Essay by Josephine Breese
Having long secured his role as one of Britain’s leading architect, David Adjaye’s work still commands high praise. Deservedly so. Adjaye’s objective is total architectural integration as spurred on by his lack of conviction in the accepted and damaging separation of the visual arts. This approach seeks a re-evaluation of the conventional treatment of architecture, replacing it with a permeable exchange with other disciplines, forming a new experience outside traditional typologies. Consequently his collaborative projects with artists are some of his most well known. Adjaye’s pursuit of organicity in his work prioritises cultural and environmental identity, whether of the context of the project, the artist’s work or commissioning body, to achieve the ‘tectonic’ relationship he favours.
One of Adjaye’s first, and enduring, artistic pairings was with Chris Ofili, a colleague from the Royal College of Art. The architect and painter realised their shared objectives in one of their earliest projects together, The Upper Room, overhauling the relationship between the Vitoria Miro gallery and artwork within, for a show of Ofili’s work at the Victoria Miro gallery in 2002. Bought and displayed by Tate from 2005, The Upper Room presents a seamless partnership, challenging the norms of ‘the container’ and ‘the contained’, as Adjaye puts it, with an indivisible authorial voice. Conceived in response to Ofili’s anxieties of viewers’ altered perceptions of his work by the commercial context of the gallery, the structure stands in protest to its host environment.
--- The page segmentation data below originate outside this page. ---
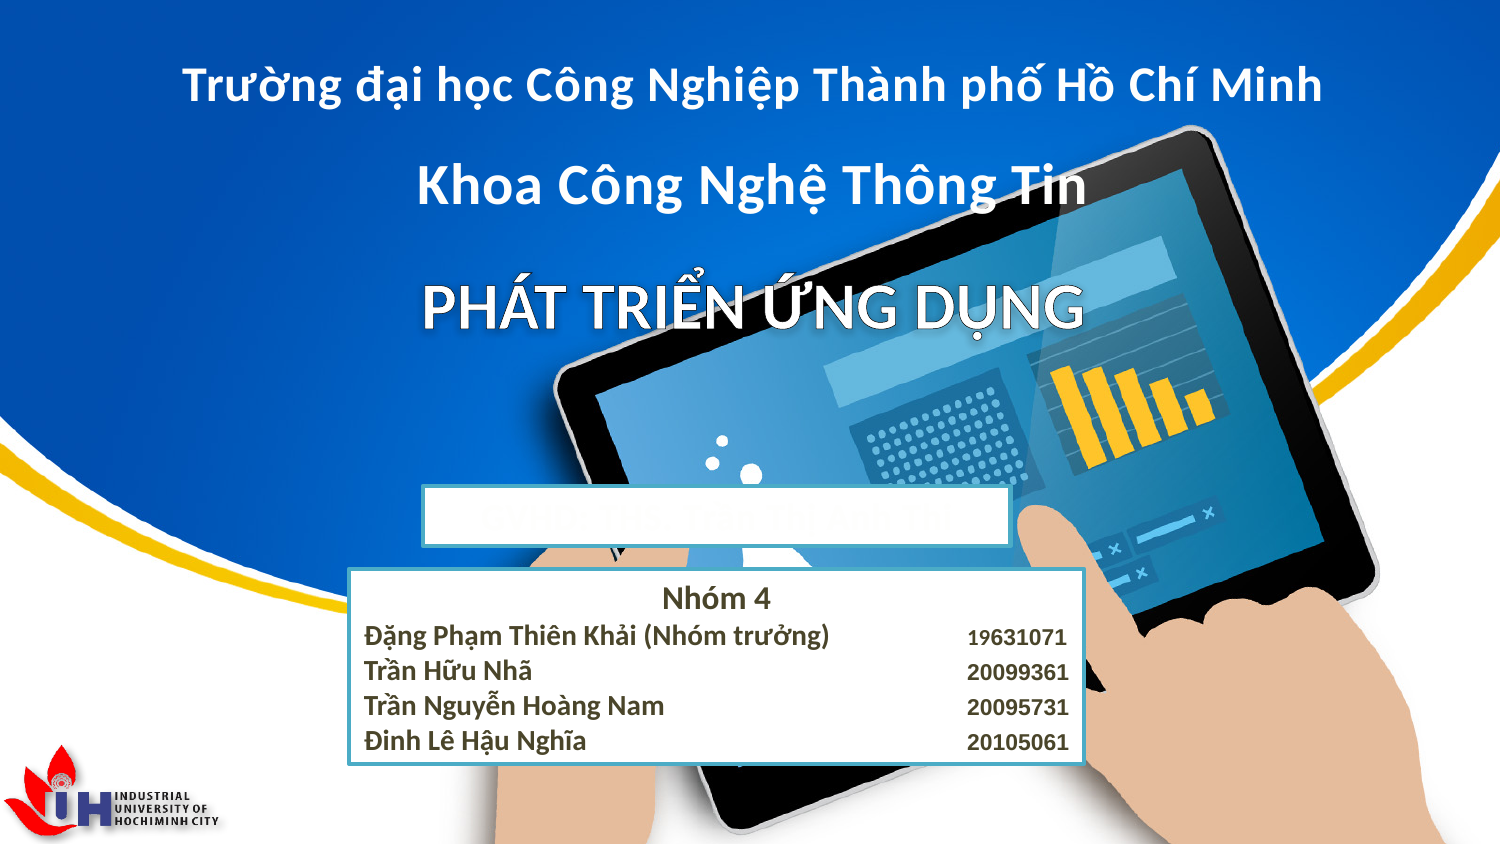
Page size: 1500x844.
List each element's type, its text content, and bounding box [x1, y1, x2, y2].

text_box Trường đại học Công Nghiệp Thành phố Hồ Chí Minh [167, 43, 1340, 119]
text_box Khoa Công Nghệ Thông Tin [402, 139, 1105, 225]
text_box Nhóm 4 Đặng Phạm Thiên Khải (Nhóm trưởng) 19631071 Trần Hữu Nhã 20099361 Trần Nguyễn Hoàng Nam 20095731 Đinh Lê Hậu Nghĩa 20105061 [347, 567, 1086, 766]
picture [0, 0, 1500, 844]
text_box GVHD: THS. Trần Thị Anh Thi [421, 484, 1013, 548]
text_box PHÁT TRIỂN ỨNG DỤNG [318, 254, 1189, 350]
The paintings are stunning in themselves, composed of translucent layers of shimmering colours, they are typical of Ofili’s tactile, sensuous style. Adjaye’s architectural response is sensitively attuned to the atmosphere of the works, with the result that it is difficult to imagine either the paintings or their surrounds independently of each other. The effect of a darkened, wooden corridor lit enticingly at intervals along a slim walkway, opening onto a rectangular exhibition area, with twelve spotlit monkeys arranged on either side of this aisle-like space before a shining, presiding monkey, immerses the viewer entirely. The parody of an inner sanctum sets the stage for a sacred drama of anticipation and revelation.
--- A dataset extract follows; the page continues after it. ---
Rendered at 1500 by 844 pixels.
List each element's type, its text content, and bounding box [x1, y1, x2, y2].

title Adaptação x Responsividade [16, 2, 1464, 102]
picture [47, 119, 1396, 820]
Adjaye’s role is defined by his facilitation of an immediate remove from outer reality. Furthermore, his synchronicity with an artist’s vision shows their work in optimum conditions, with an imaginative understanding of what these could be. His environments for artists gently manipulate the viewer, carefully funnelling their direction as they become accustomed to the experience. Adjaye’s next major project with Ofili, the British pavilion at the Venice Biennale in 2003, conscientiously attended to the viewer in this manner. Entitled Within Reach, Ofili’s deeply sumptuous and erotic Afro-paintings of lovers carried the colours of the Union Blacks hung outside the pavilion, the Pan-African colours of red, green and black derived from the black nationalist Marcus Garvey, symbolising African blood, natural resources and skin. The neo-classical pavilion was redesigned into obscurity in the spirit of anti-colonial protest, with Adjaye’s help. Guided through the colour scheme, visitors were swept into Adjaye’s loosely spiral design for the interior rooms, culminating in the Afro Kaleidoscope, a perilous arrangement of vast red, green and black glass shards hanging over the viewer and Ofili’s works. This theatrical engineering formed the central spectacle, with Adjaye pushing Ofili’s immersive scenes to full experiential saturation.
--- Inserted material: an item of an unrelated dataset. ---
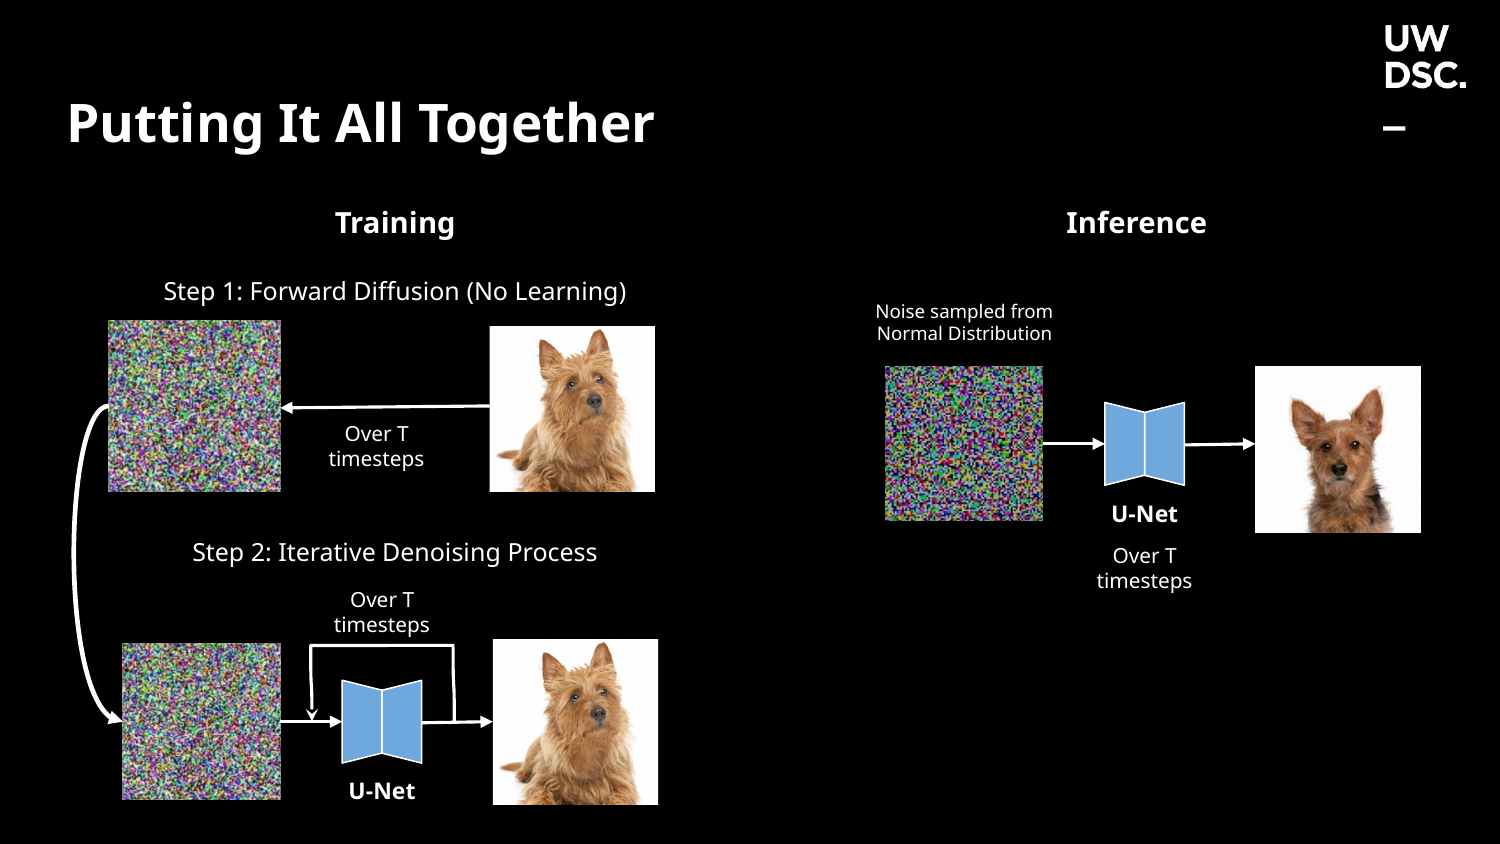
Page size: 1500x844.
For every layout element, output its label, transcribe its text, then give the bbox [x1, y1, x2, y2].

Adjaye fluidly transcends the boundaries between architecture and art through an intrinsic understanding of the artists that he collaborates with. The number of these partnerships, while significant, is still relatively small, suggesting a consideration on Adjaye’s part of specifically seeking like-minded artists. Adjaye’s work with Olafur Eliasson strikes of a recognition of such shared objectives. Eliasson’s conscious operation within, reconstruction of, and response to the natural world seems to resonate with Adjaye’s heightened consciousness of his environment. Both play with perceptions of reality and their ability to shape their surroundings.
These mutual directions are revealed in Your Black Horizon, Eliasson and Adjaye’s art pavilion first shown at the Venice biennale in 2003, currently exhibited for its fourth season on the island of Lopud in Croatia (facing Venice). Its pared down design consists of a walkway cased on one side by thin wooden vertical planks, casting lengthening shadows according to the time of day. Conversely, the interior of the rectangular pavilion is defined by a thin, continuous horizontal slit in the walls. This bright line, pencilled in sunshine, morphs as the day goes by, channelling a constantly changing variable into the pavilion and subsequently each individual experience of it. The subtlety of activity is concealed by the passage of time, with the work relying entirely on the local weather conditions, irrespective of whether those of Venice or Lopud.
Adjaye’s projects are unfailingly faithful to an innovative and personal architectural rationale. His practice aspires to a new condition of architecture, whereby operating within different artistic fields is not defined as such, as there is no necessity for him to make a ‘nimble’ transition between disciplines. This approach is consistent; whether public, private or artistic commissions, Adjaye insists on maintaining an acute awareness of a project’s identity in order to ease into this new fabric authentically.